Limitation on interest deductions
A new, stricter earnings-stripping rule generally limits a US taxpayer's net interest deductions to 30 percent of its adjusted taxable income. Unlike the prior earnings-stripping rule, the new rule applies to both related and unrelated indebtedness, and does not provide for any safe harbor based on an entity's debt-equity ratio.
This rule is expected to disincentivize "debt push downs" to US entities in a post-acquisition restructuring, particularly when combined with the lower corporate rate.
Minimum tax triggered by related-party deductible payments (BEAT)
A new minimum tax – the Base Erosion and Anti-Abuse Tax (BEAT) – affects large taxpayers claiming a threshold amount of deductible payments to non-US related parties. Very generally, the tax is intended to approximate the US income tax that would have applied to an entity had certain deductible cross-border payments not reduced the entity's taxable income base.
Critically, payments for gross receipts (ie the cost of goods sold) are not considered to be a disfavored base-eroding payment, which should largely insulate US manufacturers and retailers from the scope of the BEAT.
To address these concerns, groups are expected to make internal legal and business changes that include the following: (1) using unrelated intermediaries to receive "bad" BEAT payments; (2) recharacterizing certain payments as COGS; and (3) checking foreign subsidiaries "open" for US tax purposes so that affiliate payments potentially within the scope of BEAT are not recognized for US tax purposes.

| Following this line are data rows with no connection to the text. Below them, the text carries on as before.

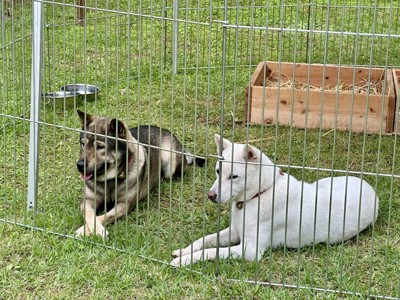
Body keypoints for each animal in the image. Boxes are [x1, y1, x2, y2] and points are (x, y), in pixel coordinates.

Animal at [170, 135, 380, 266]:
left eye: (234, 177)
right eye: (217, 171)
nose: (210, 196)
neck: (259, 194)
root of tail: (370, 187)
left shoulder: (249, 250)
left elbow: (212, 252)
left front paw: (184, 261)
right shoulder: (235, 232)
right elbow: (205, 239)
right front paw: (184, 251)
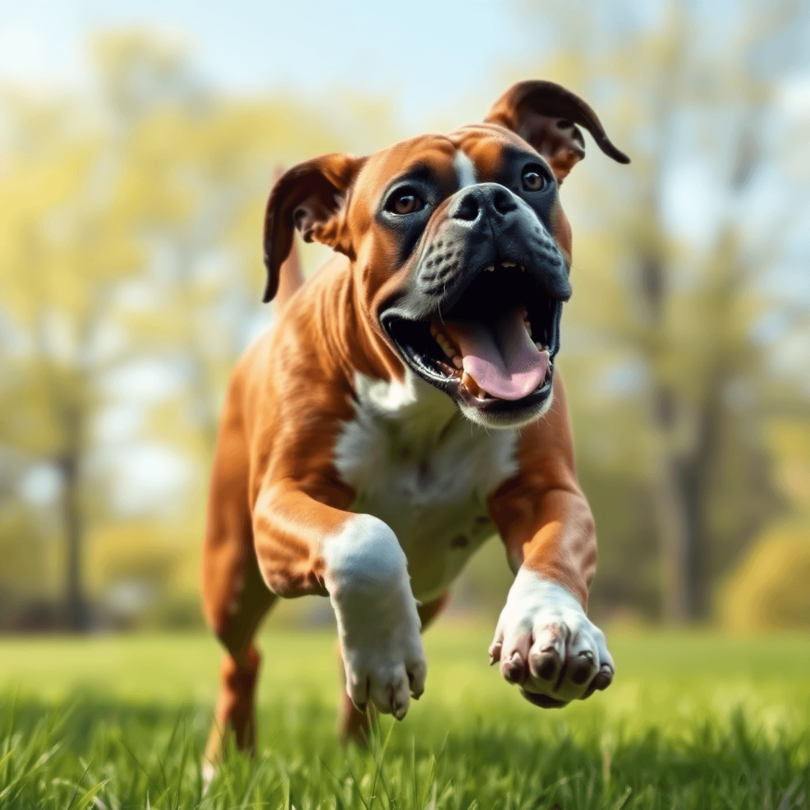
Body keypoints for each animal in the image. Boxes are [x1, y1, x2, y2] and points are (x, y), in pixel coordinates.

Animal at [199, 77, 628, 764]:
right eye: (405, 201)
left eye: (533, 177)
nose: (487, 202)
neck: (425, 402)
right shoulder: (282, 504)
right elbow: (366, 539)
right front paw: (385, 652)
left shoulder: (548, 492)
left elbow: (556, 550)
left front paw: (552, 626)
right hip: (234, 578)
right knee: (243, 660)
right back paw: (229, 758)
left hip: (429, 592)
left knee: (350, 672)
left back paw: (358, 744)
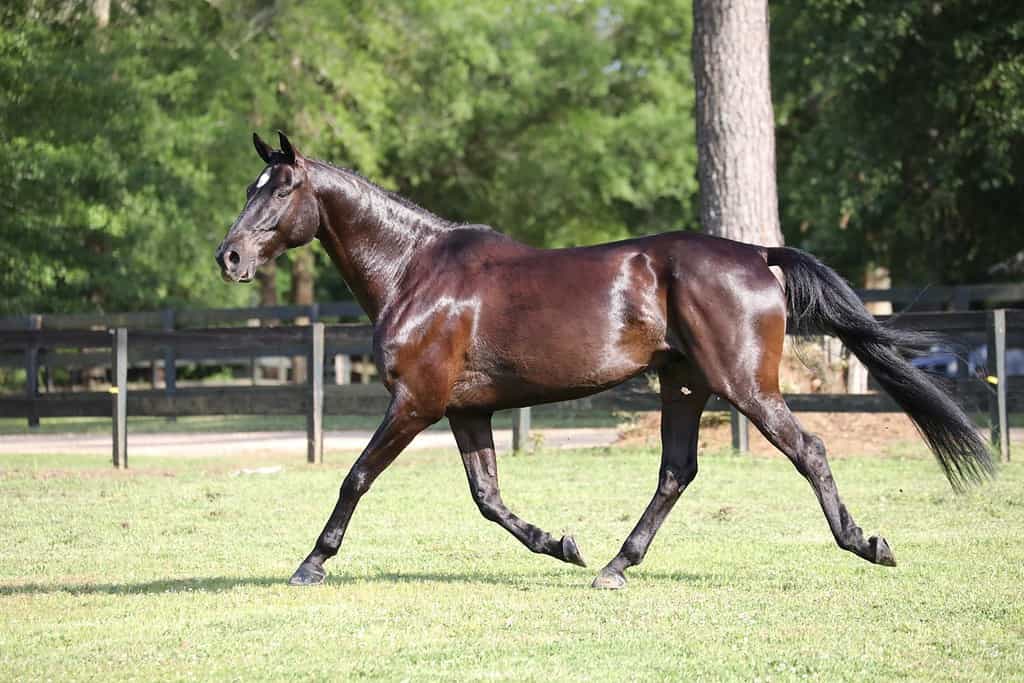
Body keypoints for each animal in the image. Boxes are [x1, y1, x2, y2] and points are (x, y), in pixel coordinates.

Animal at [216, 132, 991, 589]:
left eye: (282, 189)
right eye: (251, 188)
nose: (229, 257)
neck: (416, 270)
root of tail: (756, 255)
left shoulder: (416, 403)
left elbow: (355, 476)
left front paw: (311, 563)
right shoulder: (467, 410)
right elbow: (488, 498)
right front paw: (562, 543)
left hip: (745, 386)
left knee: (810, 449)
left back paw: (867, 543)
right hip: (684, 385)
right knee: (677, 471)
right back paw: (616, 565)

A number of changes implemented under the TCJA increase the likelihood that minority US shareholders in foreign groups will be subject to US tax on notional or deemed dividends for US tax purposes (Subpart F or GILTI inclusions) by virtue of their ownership interest.
The TCJA accomplishes this in part by expanding the definition of "Controlled Foreign Corporation" (CFC) to include certain foreign entities that are not majority-owned, directly or indirectly, by US individuals or corporations. This expanded definition will make it more difficult to unwind "sandwich structures" resulting from acquisitions of US businesses by foreign groups.

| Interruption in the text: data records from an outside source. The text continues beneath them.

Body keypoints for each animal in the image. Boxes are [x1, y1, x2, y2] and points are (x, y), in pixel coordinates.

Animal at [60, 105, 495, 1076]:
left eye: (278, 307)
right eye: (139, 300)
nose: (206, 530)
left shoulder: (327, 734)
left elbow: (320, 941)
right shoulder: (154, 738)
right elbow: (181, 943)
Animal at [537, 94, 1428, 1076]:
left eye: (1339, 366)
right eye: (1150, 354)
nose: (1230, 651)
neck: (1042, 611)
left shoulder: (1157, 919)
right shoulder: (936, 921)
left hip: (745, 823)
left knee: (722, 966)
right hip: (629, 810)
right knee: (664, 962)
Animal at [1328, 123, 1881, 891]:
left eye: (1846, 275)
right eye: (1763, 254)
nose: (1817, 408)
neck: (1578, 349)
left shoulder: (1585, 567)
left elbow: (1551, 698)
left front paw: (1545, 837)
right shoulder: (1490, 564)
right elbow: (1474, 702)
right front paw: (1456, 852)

A new provision known as the Global Intangible Low-Taxed Income (GILTI) regime expands the range of CFC income potentially subject to current inclusion in the hands of a US parent or other substantial equity holder. The GILTI regime very generally requires a US 10-percent (or greater) shareholder to recognize a portion of CFC earnings currently to the extent those earnings exceed a notional amount representing a 10-percent return on the CFC's tax basis on certain types of depreciable, tangible assets.

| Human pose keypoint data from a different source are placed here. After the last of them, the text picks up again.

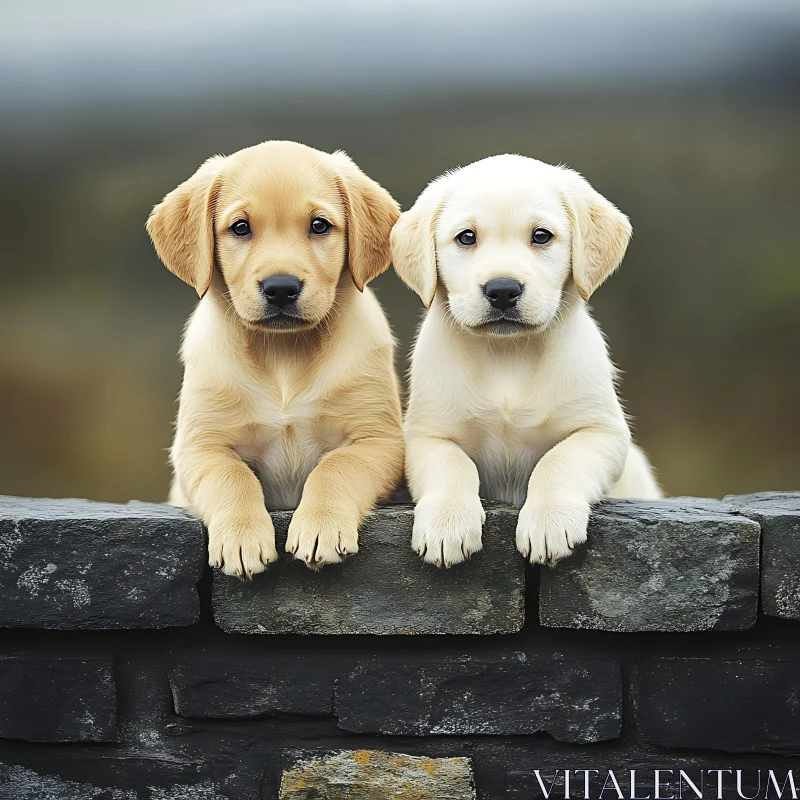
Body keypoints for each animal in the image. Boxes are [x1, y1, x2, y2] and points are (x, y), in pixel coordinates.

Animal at [147, 142, 404, 576]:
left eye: (319, 226)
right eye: (240, 228)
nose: (281, 288)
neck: (284, 354)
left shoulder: (378, 440)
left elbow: (336, 468)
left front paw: (320, 526)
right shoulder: (200, 447)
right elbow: (232, 476)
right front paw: (241, 537)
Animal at [390, 155, 660, 568]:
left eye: (541, 236)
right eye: (466, 237)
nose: (502, 290)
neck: (508, 355)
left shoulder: (602, 432)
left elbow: (559, 461)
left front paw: (550, 522)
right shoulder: (425, 435)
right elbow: (452, 464)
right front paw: (447, 524)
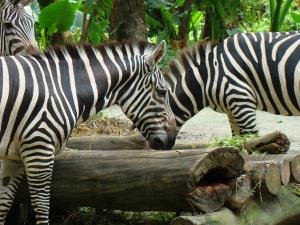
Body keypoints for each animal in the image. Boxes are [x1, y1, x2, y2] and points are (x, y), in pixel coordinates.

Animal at [0, 40, 177, 225]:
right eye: (162, 92)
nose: (172, 139)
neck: (63, 88)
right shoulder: (39, 147)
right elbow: (41, 205)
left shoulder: (14, 157)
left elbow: (4, 205)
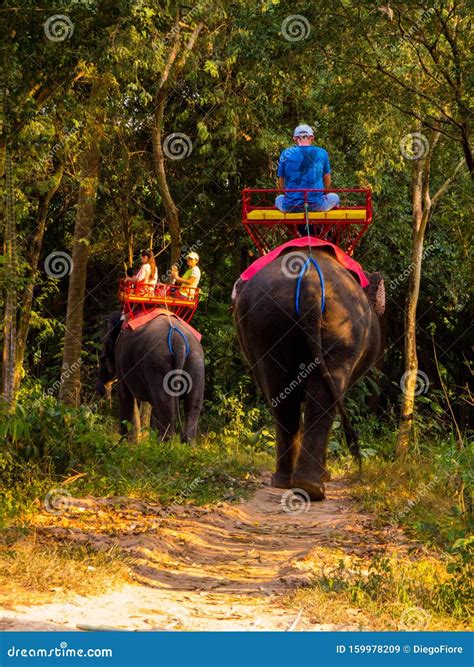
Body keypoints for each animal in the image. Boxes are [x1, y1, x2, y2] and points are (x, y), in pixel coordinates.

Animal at [97, 314, 205, 444]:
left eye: (103, 344)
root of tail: (179, 342)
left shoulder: (120, 357)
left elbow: (124, 395)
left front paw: (124, 444)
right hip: (196, 363)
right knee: (192, 407)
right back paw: (186, 445)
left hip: (158, 363)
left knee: (165, 406)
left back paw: (163, 445)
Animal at [234, 249, 386, 500]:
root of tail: (310, 287)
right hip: (340, 329)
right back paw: (308, 484)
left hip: (269, 325)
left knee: (285, 398)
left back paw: (295, 483)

Because of the GILTI provisions, US businesses or individuals will find it significantly more challenging to defer income from US taxation merely by housing assets or operations in non-US subsidiaries. GILTI is also expected to spur US groups to repatriate IP back to the United States.
Conversely, the TCJA provides for a new preferential rate of tax on income earned directly by US corporations (FDII) on foreign-directed sales or licenses that are, very generally, attributable to the exploitation of intangible assets. The FDII regime represents yet another incentive for US groups to repatriate IP assets currently owned by CFCs, providing the IP is managed at least to some extent by US-based employees.